> [DATA SUPPLIED]
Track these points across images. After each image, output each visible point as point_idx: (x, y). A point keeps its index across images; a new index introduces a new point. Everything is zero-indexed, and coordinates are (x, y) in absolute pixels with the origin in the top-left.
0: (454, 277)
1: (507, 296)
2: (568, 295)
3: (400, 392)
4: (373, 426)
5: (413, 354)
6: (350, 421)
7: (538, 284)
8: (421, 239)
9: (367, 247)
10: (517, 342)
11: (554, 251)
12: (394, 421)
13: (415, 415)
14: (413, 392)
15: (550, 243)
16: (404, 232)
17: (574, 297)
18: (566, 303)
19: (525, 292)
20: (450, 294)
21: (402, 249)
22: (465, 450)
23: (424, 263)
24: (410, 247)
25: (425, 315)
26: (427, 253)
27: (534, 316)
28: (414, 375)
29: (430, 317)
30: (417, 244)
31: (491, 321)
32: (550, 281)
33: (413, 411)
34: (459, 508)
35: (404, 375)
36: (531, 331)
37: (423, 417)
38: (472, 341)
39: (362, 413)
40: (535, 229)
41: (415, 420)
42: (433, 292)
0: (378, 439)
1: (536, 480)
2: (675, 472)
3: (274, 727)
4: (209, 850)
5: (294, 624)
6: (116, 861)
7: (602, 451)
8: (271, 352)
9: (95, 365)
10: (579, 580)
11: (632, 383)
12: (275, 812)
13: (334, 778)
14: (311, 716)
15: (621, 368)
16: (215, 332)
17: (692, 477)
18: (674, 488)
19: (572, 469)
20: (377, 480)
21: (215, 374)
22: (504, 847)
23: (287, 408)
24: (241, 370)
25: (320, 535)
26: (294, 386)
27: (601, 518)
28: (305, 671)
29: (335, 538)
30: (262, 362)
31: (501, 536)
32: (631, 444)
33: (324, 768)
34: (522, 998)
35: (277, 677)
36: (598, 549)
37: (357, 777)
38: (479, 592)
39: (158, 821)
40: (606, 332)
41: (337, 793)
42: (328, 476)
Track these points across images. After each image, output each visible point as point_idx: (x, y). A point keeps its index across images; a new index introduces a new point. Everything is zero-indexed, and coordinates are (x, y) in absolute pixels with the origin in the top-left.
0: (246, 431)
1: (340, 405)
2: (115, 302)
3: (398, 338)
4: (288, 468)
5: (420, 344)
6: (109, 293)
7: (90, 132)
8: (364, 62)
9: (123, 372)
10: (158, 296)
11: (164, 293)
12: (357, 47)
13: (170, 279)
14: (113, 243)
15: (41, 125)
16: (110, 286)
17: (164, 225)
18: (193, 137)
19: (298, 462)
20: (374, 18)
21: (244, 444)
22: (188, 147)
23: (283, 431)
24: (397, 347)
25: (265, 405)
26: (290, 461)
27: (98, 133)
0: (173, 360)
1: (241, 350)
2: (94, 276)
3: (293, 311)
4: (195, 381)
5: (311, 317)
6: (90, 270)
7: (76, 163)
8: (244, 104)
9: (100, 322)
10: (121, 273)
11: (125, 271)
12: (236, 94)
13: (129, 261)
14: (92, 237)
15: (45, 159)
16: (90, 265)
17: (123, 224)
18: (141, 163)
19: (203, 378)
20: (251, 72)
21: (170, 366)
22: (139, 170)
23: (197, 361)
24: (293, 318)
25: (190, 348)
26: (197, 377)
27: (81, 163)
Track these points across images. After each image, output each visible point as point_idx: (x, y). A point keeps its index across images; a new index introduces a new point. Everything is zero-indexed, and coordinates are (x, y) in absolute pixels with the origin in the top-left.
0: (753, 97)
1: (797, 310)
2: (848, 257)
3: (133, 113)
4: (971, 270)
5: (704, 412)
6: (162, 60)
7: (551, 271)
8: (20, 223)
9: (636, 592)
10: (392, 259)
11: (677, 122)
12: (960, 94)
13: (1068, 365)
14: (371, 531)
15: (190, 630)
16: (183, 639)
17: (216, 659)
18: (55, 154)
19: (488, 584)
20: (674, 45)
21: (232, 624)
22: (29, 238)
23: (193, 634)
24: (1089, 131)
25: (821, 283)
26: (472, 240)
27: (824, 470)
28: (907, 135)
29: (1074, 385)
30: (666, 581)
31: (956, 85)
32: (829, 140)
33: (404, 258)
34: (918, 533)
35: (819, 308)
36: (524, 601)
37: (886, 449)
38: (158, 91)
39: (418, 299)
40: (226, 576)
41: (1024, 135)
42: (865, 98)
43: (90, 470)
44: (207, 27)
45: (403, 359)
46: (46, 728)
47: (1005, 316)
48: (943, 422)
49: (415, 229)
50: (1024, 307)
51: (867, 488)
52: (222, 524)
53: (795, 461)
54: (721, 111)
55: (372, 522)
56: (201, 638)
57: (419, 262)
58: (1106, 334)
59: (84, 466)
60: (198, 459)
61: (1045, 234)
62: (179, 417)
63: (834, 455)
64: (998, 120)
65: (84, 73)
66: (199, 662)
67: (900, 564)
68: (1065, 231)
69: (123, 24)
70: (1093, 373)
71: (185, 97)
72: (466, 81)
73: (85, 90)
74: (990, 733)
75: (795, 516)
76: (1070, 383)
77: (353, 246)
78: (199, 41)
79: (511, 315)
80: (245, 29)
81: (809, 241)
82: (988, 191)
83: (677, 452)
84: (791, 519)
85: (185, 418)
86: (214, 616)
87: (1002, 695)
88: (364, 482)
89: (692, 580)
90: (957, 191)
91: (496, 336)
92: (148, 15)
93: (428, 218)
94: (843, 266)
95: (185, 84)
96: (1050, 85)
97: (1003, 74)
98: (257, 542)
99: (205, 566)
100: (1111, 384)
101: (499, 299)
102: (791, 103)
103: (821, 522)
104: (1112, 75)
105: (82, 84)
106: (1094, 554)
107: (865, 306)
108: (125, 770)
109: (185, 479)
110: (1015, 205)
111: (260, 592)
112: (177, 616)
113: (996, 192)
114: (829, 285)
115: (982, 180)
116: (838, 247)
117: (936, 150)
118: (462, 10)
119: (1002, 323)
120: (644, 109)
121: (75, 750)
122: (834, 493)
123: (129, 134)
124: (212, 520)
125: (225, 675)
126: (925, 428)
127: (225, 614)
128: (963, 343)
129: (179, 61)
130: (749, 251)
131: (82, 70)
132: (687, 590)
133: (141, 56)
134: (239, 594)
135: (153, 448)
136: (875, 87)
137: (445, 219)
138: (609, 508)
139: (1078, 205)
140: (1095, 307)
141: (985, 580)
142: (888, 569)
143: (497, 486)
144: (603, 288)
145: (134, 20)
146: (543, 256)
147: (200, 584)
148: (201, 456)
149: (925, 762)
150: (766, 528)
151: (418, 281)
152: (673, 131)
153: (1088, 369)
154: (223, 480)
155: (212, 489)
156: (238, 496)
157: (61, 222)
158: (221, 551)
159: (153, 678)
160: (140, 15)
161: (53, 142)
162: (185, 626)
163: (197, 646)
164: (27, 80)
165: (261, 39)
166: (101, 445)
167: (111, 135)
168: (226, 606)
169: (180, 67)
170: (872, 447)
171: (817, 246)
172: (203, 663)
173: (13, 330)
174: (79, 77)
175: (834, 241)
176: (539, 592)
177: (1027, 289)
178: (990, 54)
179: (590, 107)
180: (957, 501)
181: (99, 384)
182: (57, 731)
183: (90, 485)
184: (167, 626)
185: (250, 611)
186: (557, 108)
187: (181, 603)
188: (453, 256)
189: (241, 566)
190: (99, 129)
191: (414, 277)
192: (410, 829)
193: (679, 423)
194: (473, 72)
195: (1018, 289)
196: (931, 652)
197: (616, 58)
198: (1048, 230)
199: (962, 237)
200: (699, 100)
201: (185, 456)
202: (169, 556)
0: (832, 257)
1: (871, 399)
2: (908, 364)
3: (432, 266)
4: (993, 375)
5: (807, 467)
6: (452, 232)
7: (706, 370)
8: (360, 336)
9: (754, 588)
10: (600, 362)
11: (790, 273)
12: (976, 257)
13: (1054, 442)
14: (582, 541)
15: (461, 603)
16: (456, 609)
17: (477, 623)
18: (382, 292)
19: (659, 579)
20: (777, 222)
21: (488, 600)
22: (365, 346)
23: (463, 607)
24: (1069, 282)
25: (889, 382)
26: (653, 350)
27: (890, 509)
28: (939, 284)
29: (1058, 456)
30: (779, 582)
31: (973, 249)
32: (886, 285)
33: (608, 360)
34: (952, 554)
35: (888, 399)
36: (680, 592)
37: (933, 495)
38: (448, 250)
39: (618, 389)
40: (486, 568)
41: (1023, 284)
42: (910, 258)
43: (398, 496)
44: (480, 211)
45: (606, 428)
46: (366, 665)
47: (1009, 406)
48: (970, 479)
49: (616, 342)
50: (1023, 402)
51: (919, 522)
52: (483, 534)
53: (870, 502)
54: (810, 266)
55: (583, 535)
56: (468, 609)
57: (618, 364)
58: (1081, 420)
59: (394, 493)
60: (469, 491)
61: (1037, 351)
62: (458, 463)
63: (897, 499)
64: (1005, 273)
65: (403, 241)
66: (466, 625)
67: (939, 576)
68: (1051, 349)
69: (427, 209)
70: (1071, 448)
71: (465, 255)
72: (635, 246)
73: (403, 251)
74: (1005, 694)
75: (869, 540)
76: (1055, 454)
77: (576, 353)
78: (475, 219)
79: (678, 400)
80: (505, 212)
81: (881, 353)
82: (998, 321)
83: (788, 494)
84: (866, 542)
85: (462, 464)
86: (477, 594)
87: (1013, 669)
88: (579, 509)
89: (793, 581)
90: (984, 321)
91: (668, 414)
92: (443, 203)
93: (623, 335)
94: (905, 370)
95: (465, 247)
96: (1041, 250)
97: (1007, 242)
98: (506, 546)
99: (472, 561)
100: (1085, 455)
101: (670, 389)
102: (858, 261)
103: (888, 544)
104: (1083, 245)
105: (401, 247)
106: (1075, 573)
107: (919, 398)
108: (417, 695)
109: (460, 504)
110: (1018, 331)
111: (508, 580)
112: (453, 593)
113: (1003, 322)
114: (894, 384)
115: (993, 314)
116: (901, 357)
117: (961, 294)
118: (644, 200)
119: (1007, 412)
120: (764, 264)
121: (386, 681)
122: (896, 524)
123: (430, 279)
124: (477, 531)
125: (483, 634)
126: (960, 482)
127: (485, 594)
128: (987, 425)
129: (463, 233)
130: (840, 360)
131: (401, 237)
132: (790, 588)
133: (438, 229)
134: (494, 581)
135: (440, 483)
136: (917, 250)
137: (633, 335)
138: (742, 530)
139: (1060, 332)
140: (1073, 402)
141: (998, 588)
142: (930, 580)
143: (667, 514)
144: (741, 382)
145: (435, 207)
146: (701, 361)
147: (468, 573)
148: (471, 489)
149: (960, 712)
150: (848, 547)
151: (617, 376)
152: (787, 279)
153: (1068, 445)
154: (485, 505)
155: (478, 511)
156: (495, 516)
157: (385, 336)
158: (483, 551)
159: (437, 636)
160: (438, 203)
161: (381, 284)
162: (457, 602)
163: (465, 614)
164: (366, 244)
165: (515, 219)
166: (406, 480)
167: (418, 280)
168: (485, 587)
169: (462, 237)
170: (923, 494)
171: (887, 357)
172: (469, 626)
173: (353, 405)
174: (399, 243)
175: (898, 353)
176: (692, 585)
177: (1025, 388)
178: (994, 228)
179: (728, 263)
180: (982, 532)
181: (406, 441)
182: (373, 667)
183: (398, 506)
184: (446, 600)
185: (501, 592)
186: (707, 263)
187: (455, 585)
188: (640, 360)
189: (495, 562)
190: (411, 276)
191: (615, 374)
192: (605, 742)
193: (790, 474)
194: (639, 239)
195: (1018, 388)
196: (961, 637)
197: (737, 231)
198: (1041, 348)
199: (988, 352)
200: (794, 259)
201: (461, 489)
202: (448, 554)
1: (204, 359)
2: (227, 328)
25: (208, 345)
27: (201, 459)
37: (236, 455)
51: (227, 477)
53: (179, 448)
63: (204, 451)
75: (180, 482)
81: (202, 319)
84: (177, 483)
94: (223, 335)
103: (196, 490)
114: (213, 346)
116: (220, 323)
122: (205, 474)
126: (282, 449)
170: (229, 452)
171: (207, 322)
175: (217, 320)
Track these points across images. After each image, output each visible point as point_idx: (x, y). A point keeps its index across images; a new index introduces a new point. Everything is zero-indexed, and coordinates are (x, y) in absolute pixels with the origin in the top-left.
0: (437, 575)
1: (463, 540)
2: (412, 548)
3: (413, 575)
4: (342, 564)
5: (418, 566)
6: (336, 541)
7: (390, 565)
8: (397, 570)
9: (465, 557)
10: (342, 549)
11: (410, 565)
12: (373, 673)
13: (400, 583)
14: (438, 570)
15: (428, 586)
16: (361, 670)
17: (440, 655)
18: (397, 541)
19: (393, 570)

> [ACTION ITEM]
Copy back, word for word, the stretch of the rows from the very beginning through the line that contains "23: (424, 263)", with both ends included.

> [TASK OUTPUT]
Track these points across images. After each image, output each visible point as point_idx: (x, y). A point keeps its index across images; a new index introduces a new point. Everything is zero-indexed, and coordinates are (x, y) in absolute pixels with the origin in the top-left.
0: (454, 277)
1: (507, 296)
2: (568, 295)
3: (400, 392)
4: (373, 426)
5: (413, 354)
6: (350, 421)
7: (538, 284)
8: (421, 239)
9: (367, 247)
10: (517, 342)
11: (554, 251)
12: (394, 421)
13: (415, 415)
14: (413, 392)
15: (550, 243)
16: (404, 232)
17: (574, 297)
18: (566, 303)
19: (525, 292)
20: (450, 294)
21: (402, 249)
22: (465, 450)
23: (424, 263)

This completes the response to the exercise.